Un
día, el viejo carpintero se puso a escribir, un día que seguro no fue un día,
sino momentos insignificantes de muchos días anteriores que lo fueron
empujando, igual que lo empujaban a la loma, a escribir lo que hubiera querido
decir, palabras, los colores de las palabras, jugó a eso, a ponerle un color a
cada palabra. «Escribo en ti», fue lo primero que escribió, «escribo» estaba
escrito con letras hechas con las ramas del eucalipto y alisadas con su fruto mentolado
del verde de la ceniza, «en» eran dos letras sacadas de la morera, dos palos
que resbalaban entre los dedos, que llegarían a ser bastones u horquillas para
sostener los tomateros, «ti», dos letras hechas de las ramas y del fruto del
mocán, y que era como un faro en plena montaña y que te hablaba de los susurros
de la noche antepasada entre los árboles. Escribía con letras de madera y
ejercía su oficio de carpintero con las hebras que el aire iba dejando desmadejadas
por todas partes, hebras marinas y hebras montañeras. Escribía en su libreta de
tapas negras, hechas las hojas de arena e hinojo, de piedra volcánica las tapas.

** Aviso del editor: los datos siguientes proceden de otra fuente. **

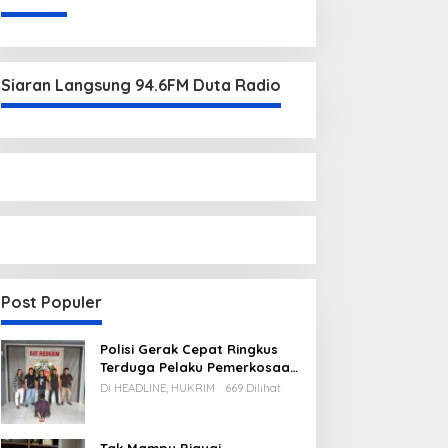
Siaran Langsung 94.6FM Duta Radio
Post Populer
Polisi Gerak Cepat Ringkus
Terduga Pelaku Pemerkosaan
di Kecamatan Mentok
Di HEADLINE, HUKRIM
669 Dilihat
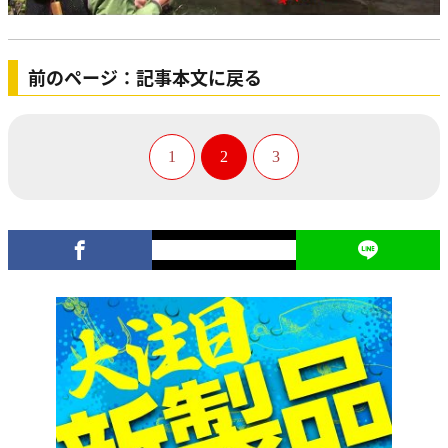
前のページ：記事本文に戻る
1
2
3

Escribía mientras maquinaba algún encargo, una mesa o una alacena. Escribió
versos de agua porque eran ilegibles, cuando modulaba un bernegal con ramas de
guaidil. Escribió para olvidarla, eso dicen. Con letras de almácigos,
tarajales, hinojos, laureles, barbusanos, tabaibas, higueras, granados,
eucaliptos, helechos, musgos. Letras hechas con la madera del cornical, del
almácigo, del naranjo, del limonero, del durazno, untadas con flores de azahar,
y que eran las letras que usaba cuando la recordaba, eso dicen, escribiendo su nombre
dentro de la oscuridad de sus silencios, envuelto en un dolor dulce. También
dicen que es falso que hubiera escrito nunca, «¡si ni siquiera fue a la escuela!».